I created a lightweight plugin, Speculative Loading Demo, which hooks into WordPress to inject the configuration.

Key Features

  1. JSON Injection: Outputs the <script type="speculationrules"> block.
  2. Configurable Modes: Supports both prefetch (download resources) and prerender (render off-screen).
  3. Eagerness Control: Allows setting the trigger strategy (conservative on hover/mousedown vs eager immediately).
  4. Admin Protection: Automatically excludes /wp-admin/ and login pages to prevent unintended actions.

The Code

The core logic is surprisingly simple. We construct a rules array and output it as JSON.

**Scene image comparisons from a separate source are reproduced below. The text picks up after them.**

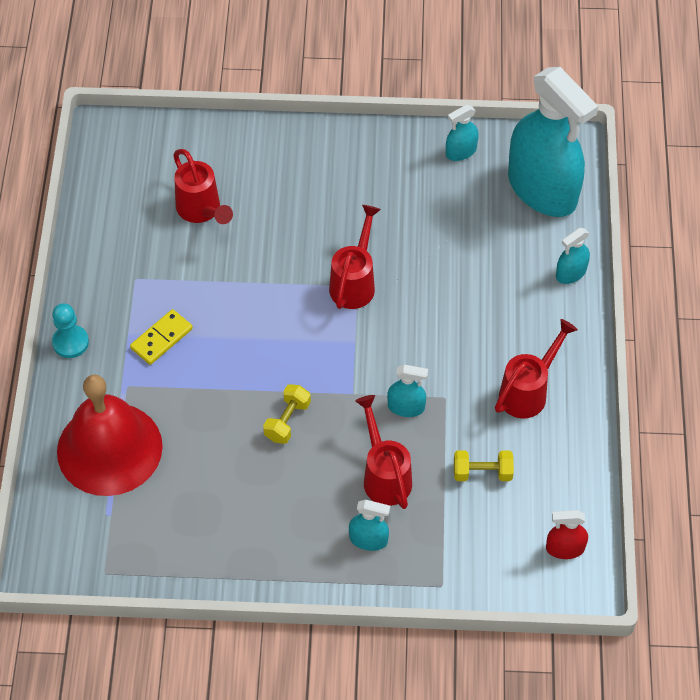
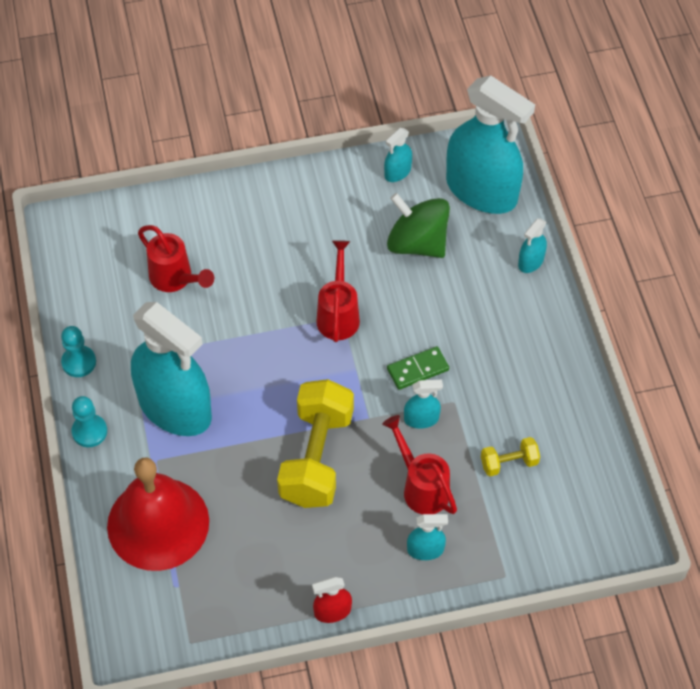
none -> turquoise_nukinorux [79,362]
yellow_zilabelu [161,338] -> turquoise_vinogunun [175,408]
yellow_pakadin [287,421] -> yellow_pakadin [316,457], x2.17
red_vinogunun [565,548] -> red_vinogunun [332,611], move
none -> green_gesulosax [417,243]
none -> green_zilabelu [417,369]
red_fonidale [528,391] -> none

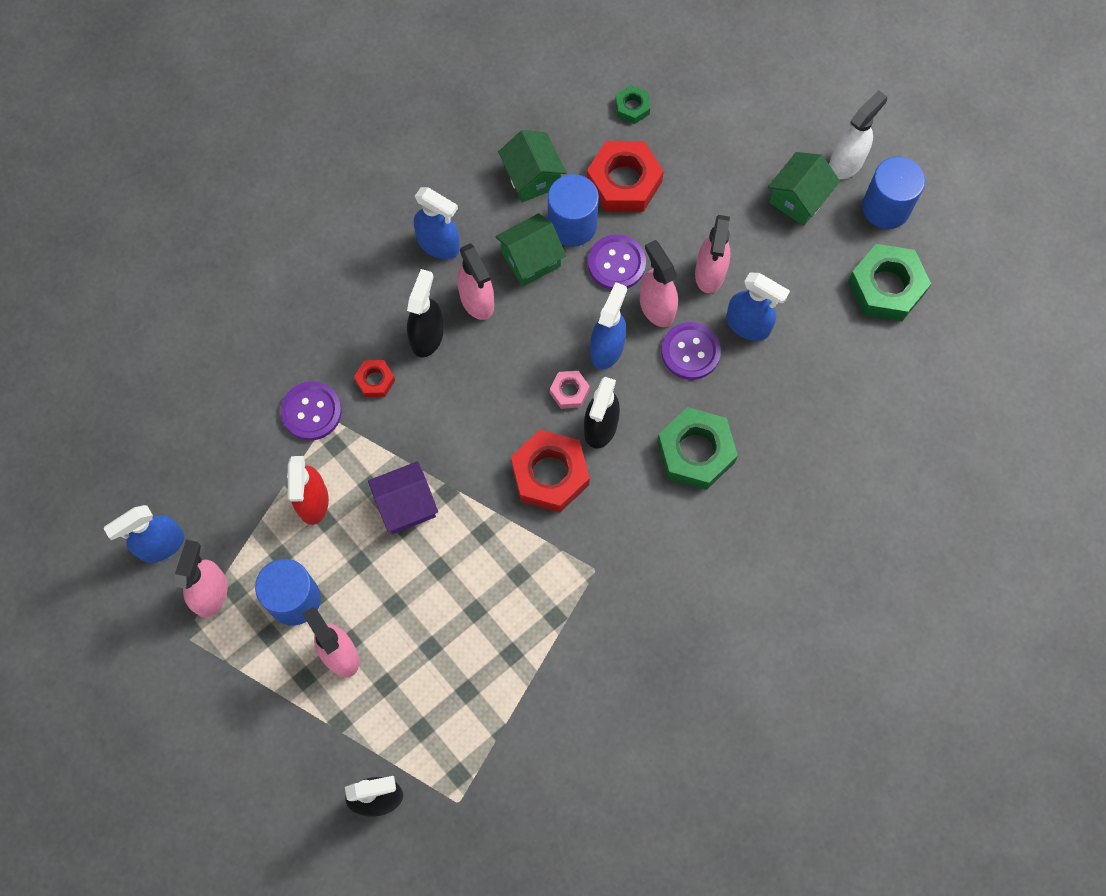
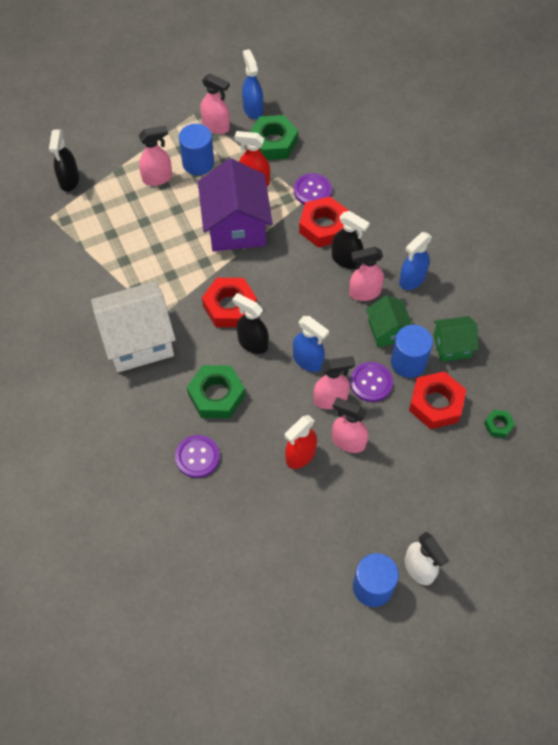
none -> white_rugunulal [138,341]
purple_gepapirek [690,352] -> purple_gepapirek [197,457], move
purple_rugunulal [406,505] -> purple_rugunulal [236,226], x1.84
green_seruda [886,287] -> green_seruda [273,142], move
blue_vinogunun [748,325] -> red_vinogunun [300,456]
red_seruda [375,380] -> red_seruda [323,226], x1.99
pink_seruda [569,391] -> none
green_rugunulal [798,199] -> none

public static function output_speculation_rules() {
$mode = get_option( 'wp_spec_loading_mode', 'prefetch' );
$eagerness = get_option( 'wp_spec_loading_eagerness', 'conservative' );

$rules = array(
$mode => array(
array(
'source' => 'document',
'where' => array(
'and' => array(
array( 'href_matches' => '/*' ),
array( 'not' => array( 'href_matches' => '/wp-admin/*' ) ),
array( 'not' => array( 'href_matches' => '/wp-login.php' ) ),
),
),
'eagerness' => $eagerness,
),
),
);

echo '<script type="speculationrules">' . "
";
echo wp_json_encode( $rules, JSON_PRETTY_PRINT | JSON_UNESCAPED_SLASHES );
echo "
" . '</script>' . "
";
}

What I Learned

  • Prerendering is Powerful but Risky: Using prerender consumes more user data and battery. It should be used sparingly or with conservative eagerness.
  • Browser Support: While Chrome and Edge support this well, Safari and Firefox support is still evolving. Using this API as a progressive enhancement is the right move.
  • JSON over Tags: The move to JSON-based configuration in the head is cleaner than managing dozens of link tags, but it requires careful validation to ensure invalid JSON doesn't break the parser.